Deshalb ist Schweinefleisch von ihrem Familienbetrieb deutlich teurer als andere konventionelle Ware. Ein normales Schweinekotelett kostete 2016 nach einer Marktanalyse des Thünen-Instituts in Braunschweig etwa 4,70 Euro pro Kilo. Oft sind sie sogar noch günstiger zu bekommen - wegen der vielen Sonderangebote. Koteletts vom Hof Mörixmann kosten im Laden etwa sieben Euro pro Kilo - und damit immer noch weniger als die Hälfte von Bio-Ware.

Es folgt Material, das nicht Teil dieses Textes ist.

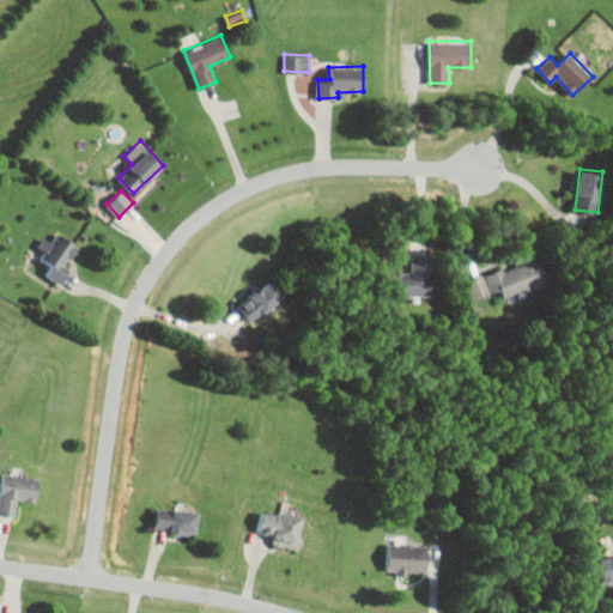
[(52,265),(46,273),(60,283),(71,269),(65,266),(79,243),(60,230),(41,258),(52,265)]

Tierwohllabel-Fleisch 20 Prozent teurer
Fleisch mit dem geplanten staatlichen Tierwohllabel wird nach Schätzungen des Bundeslandwirtschaftsministeriums etwa 20 Prozent mehr kosten als herkömmliche Ware. Dafür sollen die Tiere etwas besser gehalten werden, als es die Gesetze bislang vorschreiben, und zum Beispiel etwa 30 Prozent mehr Platz erhalten.
Eine Vergrößerung des Platzangebotes für Schweine führe zu "wesentlich höheren Gebäudekosten" und sei deshalb besonders teuer, erklärt das Kuratorium für Technik und Bauwesen in der Landwirtschaft (KTBL). Der Verein berät unter anderem das Bundeslandwirtschaftsministerium und berechnet regelmäßig die Kosten unterschiedlicher Aspekte von Tierhaltungen.

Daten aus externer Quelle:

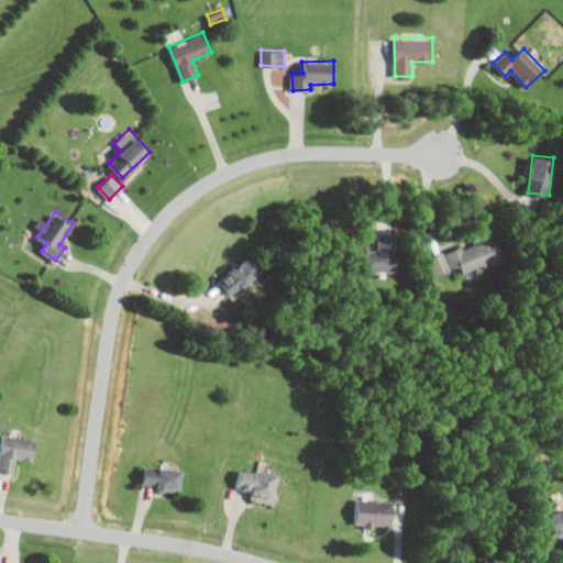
[(445,252),(452,269),(459,267),(463,277),(503,262),(490,229),(472,236),(474,242),(445,252)]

Stroh kostet die Landwirte viel
Auch die Haltung auf Stroh gehört nach Angaben des KTBL zu den kostenintensiven Maßnahmen für mehr Tierschutz im Stall. Etwas günstiger sind demnach die Einführung offener Tränken oder mehr Beschäftigungsmöglichkeiten in den Stallabteilen - wie Spielzeug oder Wühltürme für Schweine.
Umfragen ergeben immer wieder, dass Verbraucher bereit sind, mehr Geld für solche Tierschutzmaßnahmen auszugeben. So hat der Ernährungsreport des Bundeslandwirtschaftsministeriums 2017 gezeigt, dass angeblich knapp 90 Prozent mehr Tierwohl wünschen und auch mehr dafür zahlen würden.
Nur ein Prozent Bio-Schweinefleisch
Doch zumindest beim Bio-Fleisch zeigt sich diese Haltung bislang nicht an der Ladenkasse. Nach Schätzungen des Deutschen Bauernverbandes stammt nur etwa ein Prozent des Schweinefleisches aus ökologischer Haltung, noch weniger Fleisch kommt demnach aus Haltungen, die mit Tierwohllabeln wie zum Beispiel Neuland gekennzeichnet wurden.
Landwirte, die ihre Tiere besser halten wollen, müssen einen langen Atem haben. Schweinehalterin Gabriele Mörixmann erzählt, zunächst musste sie einen Schlachthof finden, der separat schlachtet, dann eine Verarbeitung und schließlich ein Handelsunternehmen, das ihr Fleisch auch anbieten möchte.
Landwirtin: Auch Ohren und Füße müssen Geld bringen
Mörixmann sagt, sie müsse nicht nur Kotelett und Filet teurer vermarkten, um die Kosten wieder reinzuholen, sondern auch den Rest vom "Ohr über das Schwänzchen bis zu den Füßen". Die würden deutsche Verbraucher aber nicht essen, und im Ausland spiele Tierwohl kaum eine Rolle. Deshalb gehe es nicht ohne Wurstfabriken, die ihr Fleisch abnähmen, so Mörixmann. Wenn ein Tier sein Leben lasse, müsse man es schließlich möglichst ganz verwerten.
Die Landwirtin möchte niemanden verurteilen, trotzdem ist sie oft traurig darüber, dass viele Verbraucher sich zwar mehr Tierwohl wünschen, am Ende aber nicht dafür zahlen. Wenn niemand ihr Fleisch kaufe, müsse sie die Strohabteile wieder dicht machen, so Mörixmann, auch wenn es ihr das Herz brechen würde. Aber es sei eben niemandem damit geholfen, wenn ihr Betrieb sich in den Ruin wirtschafte.